Software Developer | Learning Cybersecurity | Open for roles *

If you're in the early stages of your career in software development (student or still looking for an entry-level role) and in need of mentorship, you can reach out to me.

Understanding modern web vulnerabilities is essential for anyone working in cybersecurity or software development. This room builds on that foundation by guiding you through three critical OWASP Top 10 (2025) categories that frequently lead to real-world breaches. Through clear explanations and practical exercises, you’ll not only learn what these vulnerabilities are, but also why they matter and how attackers take advantage of them.

Introduction

This room will introduce you to 3 elements of the OWASP Top 10 list (2025). In this room, you will learn about the elements relating to application behaviour and user input. We will cover these vulnerabilities briefly, how to prevent them, and finally, you will practice exploiting these vulnerabilities:

  • A04: Cryptographic Failures

  • A05: Injection

  • A08: Software or Data Integrity Failures

A04: Cryptographic Failures

Cryptographic failiures makes yet another appearence on this OWASP Top 10 list. Let's explore what this exactly and some mitigation steps below.

What are Cryptographic Failures?

Cryptographic failures happen when sensitive data isn't adequately protected due to lack of encryption, faulty implementation, or insufficient security measures. This includes storing passwords without hashing, using outdated or weak algorithms (such as MD5, SHA1, or DES), exposing encryption keys, or failing to secure data during transmission.

(Per-instance keypoint data)
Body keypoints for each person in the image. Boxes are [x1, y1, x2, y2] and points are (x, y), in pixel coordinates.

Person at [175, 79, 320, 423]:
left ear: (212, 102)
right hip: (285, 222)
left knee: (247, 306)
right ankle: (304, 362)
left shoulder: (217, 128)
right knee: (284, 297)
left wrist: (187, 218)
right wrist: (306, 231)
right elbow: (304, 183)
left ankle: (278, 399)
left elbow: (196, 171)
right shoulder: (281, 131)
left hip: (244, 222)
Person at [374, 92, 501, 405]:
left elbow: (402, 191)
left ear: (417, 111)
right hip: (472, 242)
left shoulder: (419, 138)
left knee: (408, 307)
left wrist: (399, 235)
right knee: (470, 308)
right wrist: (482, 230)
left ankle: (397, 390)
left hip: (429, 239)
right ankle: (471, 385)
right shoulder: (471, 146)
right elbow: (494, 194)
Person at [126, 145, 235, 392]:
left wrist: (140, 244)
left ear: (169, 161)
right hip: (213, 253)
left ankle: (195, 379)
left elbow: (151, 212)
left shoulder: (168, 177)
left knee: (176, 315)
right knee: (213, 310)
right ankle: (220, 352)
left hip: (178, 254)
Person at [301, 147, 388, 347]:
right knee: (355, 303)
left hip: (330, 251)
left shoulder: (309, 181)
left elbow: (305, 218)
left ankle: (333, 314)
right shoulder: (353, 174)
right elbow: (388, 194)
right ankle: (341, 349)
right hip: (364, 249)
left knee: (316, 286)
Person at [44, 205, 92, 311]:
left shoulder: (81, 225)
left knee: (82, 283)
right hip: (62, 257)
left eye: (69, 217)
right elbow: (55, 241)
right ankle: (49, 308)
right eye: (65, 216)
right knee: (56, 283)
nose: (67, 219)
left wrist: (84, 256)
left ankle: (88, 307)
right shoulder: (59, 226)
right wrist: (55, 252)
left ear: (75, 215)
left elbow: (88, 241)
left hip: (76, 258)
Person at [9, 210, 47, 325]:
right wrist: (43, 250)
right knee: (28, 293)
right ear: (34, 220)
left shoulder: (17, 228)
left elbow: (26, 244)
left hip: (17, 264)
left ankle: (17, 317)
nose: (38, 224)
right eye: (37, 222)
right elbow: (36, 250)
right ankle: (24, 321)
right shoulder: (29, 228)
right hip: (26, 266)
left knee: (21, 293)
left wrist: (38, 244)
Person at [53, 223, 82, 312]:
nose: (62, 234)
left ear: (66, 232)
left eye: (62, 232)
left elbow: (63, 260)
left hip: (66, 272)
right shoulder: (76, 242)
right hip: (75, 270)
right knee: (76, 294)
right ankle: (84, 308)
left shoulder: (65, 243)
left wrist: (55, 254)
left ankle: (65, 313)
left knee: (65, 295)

- [TASK LIST]
A - According to the OWASP excerpt, which outdated or weak algorithms are given as examples of cryptographic failures?
B - Rewrite the paragraph in the OWASP excerpt that begins "Cryptographic failures happen when" as a short bulleted list of its main points.
C - Repeat the OWASP excerpt word for word from "This room will" up to and including "are Cryptographic Failures?".

- [ANSWERS IN ORDER]
A - MD5, SHA1, and DES.

B -
Cryptographic failures happen when sensitive data isn't adequately protected due to:
- lack of encryption
- faulty implementation
- insufficient security measures

Examples include:
- storing passwords without hashing
- using outdated or weak algorithms (such as MD5, SHA1, or DES)
- exposing encryption keys
- failing to secure data during transmission

C -
This room will introduce you to 3 elements of the OWASP Top 10 list (2025). In this room, you will learn about the elements relating to application behaviour and user input. We will cover these vulnerabilities briefly, how to prevent them, and finally, you will practice exploiting these vulnerabilities:

  • A04: Cryptographic Failures

  • A05: Injection

  • A08: Software or Data Integrity Failures

A04: Cryptographic Failures

Cryptographic failiures makes yet another appearence on this OWASP Top 10 list. Let's explore what this exactly and some mitigation steps below.

What are Cryptographic Failures?